[GIVEN DATA Boundary: Start]
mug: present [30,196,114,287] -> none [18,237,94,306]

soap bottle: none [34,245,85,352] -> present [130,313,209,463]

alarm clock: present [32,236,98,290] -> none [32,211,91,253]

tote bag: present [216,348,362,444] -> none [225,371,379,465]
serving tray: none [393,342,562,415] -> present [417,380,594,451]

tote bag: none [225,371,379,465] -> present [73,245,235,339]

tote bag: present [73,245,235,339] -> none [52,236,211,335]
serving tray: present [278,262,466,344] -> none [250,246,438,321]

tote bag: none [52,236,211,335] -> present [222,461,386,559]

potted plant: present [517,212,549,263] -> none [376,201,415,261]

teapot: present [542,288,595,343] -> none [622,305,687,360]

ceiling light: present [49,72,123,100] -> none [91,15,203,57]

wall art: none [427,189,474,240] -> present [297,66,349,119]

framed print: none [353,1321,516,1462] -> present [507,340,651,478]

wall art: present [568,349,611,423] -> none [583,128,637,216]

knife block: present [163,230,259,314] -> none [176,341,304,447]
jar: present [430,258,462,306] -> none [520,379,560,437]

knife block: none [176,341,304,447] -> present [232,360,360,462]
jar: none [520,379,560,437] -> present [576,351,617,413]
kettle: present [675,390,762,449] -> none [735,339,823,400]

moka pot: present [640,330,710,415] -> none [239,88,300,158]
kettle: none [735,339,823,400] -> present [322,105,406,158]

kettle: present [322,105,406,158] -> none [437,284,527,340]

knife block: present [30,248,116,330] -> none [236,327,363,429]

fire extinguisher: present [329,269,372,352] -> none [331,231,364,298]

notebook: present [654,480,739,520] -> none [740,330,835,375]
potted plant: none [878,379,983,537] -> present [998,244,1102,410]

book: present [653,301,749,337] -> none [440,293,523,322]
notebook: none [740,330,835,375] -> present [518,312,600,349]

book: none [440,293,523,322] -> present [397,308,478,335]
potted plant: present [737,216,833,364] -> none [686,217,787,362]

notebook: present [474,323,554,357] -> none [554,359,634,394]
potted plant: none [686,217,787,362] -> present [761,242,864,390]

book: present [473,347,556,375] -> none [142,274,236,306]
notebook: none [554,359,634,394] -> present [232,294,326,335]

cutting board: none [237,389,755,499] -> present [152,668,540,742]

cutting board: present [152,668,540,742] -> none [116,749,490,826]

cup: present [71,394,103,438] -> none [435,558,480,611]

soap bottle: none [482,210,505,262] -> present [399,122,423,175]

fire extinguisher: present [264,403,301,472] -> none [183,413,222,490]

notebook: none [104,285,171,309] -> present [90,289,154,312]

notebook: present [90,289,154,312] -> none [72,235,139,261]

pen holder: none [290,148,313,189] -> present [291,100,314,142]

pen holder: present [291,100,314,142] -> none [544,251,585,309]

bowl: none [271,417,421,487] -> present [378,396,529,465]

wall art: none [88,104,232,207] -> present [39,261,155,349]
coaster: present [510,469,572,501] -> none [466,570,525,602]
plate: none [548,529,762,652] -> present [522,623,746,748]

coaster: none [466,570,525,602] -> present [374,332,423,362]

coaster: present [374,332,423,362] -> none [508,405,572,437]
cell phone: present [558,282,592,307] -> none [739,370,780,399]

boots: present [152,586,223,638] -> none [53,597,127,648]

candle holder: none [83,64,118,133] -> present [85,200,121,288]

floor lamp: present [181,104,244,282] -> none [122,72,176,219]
[GIVEN DATA Boundary: End]
WHAT THE TASK ASKS
What you return must match the records above exactly.

EXERCISE SOLUTION
mug: present [30,196,114,287] -> none [18,237,94,306]

soap bottle: none [34,245,85,352] -> present [130,313,209,463]

alarm clock: present [32,236,98,290] -> none [32,211,91,253]

tote bag: present [216,348,362,444] -> none [225,371,379,465]
serving tray: none [393,342,562,415] -> present [417,380,594,451]

tote bag: none [225,371,379,465] -> present [73,245,235,339]

tote bag: present [73,245,235,339] -> none [52,236,211,335]
serving tray: present [278,262,466,344] -> none [250,246,438,321]

tote bag: none [52,236,211,335] -> present [222,461,386,559]

potted plant: present [517,212,549,263] -> none [376,201,415,261]

teapot: present [542,288,595,343] -> none [622,305,687,360]

ceiling light: present [49,72,123,100] -> none [91,15,203,57]

wall art: none [427,189,474,240] -> present [297,66,349,119]

framed print: none [353,1321,516,1462] -> present [507,340,651,478]

wall art: present [568,349,611,423] -> none [583,128,637,216]

knife block: present [163,230,259,314] -> none [176,341,304,447]
jar: present [430,258,462,306] -> none [520,379,560,437]

knife block: none [176,341,304,447] -> present [232,360,360,462]
jar: none [520,379,560,437] -> present [576,351,617,413]
kettle: present [675,390,762,449] -> none [735,339,823,400]

moka pot: present [640,330,710,415] -> none [239,88,300,158]
kettle: none [735,339,823,400] -> present [322,105,406,158]

kettle: present [322,105,406,158] -> none [437,284,527,340]

knife block: present [30,248,116,330] -> none [236,327,363,429]

fire extinguisher: present [329,269,372,352] -> none [331,231,364,298]

notebook: present [654,480,739,520] -> none [740,330,835,375]
potted plant: none [878,379,983,537] -> present [998,244,1102,410]

book: present [653,301,749,337] -> none [440,293,523,322]
notebook: none [740,330,835,375] -> present [518,312,600,349]

book: none [440,293,523,322] -> present [397,308,478,335]
potted plant: present [737,216,833,364] -> none [686,217,787,362]

notebook: present [474,323,554,357] -> none [554,359,634,394]
potted plant: none [686,217,787,362] -> present [761,242,864,390]

book: present [473,347,556,375] -> none [142,274,236,306]
notebook: none [554,359,634,394] -> present [232,294,326,335]

cutting board: none [237,389,755,499] -> present [152,668,540,742]

cutting board: present [152,668,540,742] -> none [116,749,490,826]

cup: present [71,394,103,438] -> none [435,558,480,611]

soap bottle: none [482,210,505,262] -> present [399,122,423,175]

fire extinguisher: present [264,403,301,472] -> none [183,413,222,490]

notebook: none [104,285,171,309] -> present [90,289,154,312]

notebook: present [90,289,154,312] -> none [72,235,139,261]

pen holder: none [290,148,313,189] -> present [291,100,314,142]

pen holder: present [291,100,314,142] -> none [544,251,585,309]

bowl: none [271,417,421,487] -> present [378,396,529,465]

wall art: none [88,104,232,207] -> present [39,261,155,349]
coaster: present [510,469,572,501] -> none [466,570,525,602]
plate: none [548,529,762,652] -> present [522,623,746,748]

coaster: none [466,570,525,602] -> present [374,332,423,362]

coaster: present [374,332,423,362] -> none [508,405,572,437]
cell phone: present [558,282,592,307] -> none [739,370,780,399]

boots: present [152,586,223,638] -> none [53,597,127,648]

candle holder: none [83,64,118,133] -> present [85,200,121,288]

floor lamp: present [181,104,244,282] -> none [122,72,176,219]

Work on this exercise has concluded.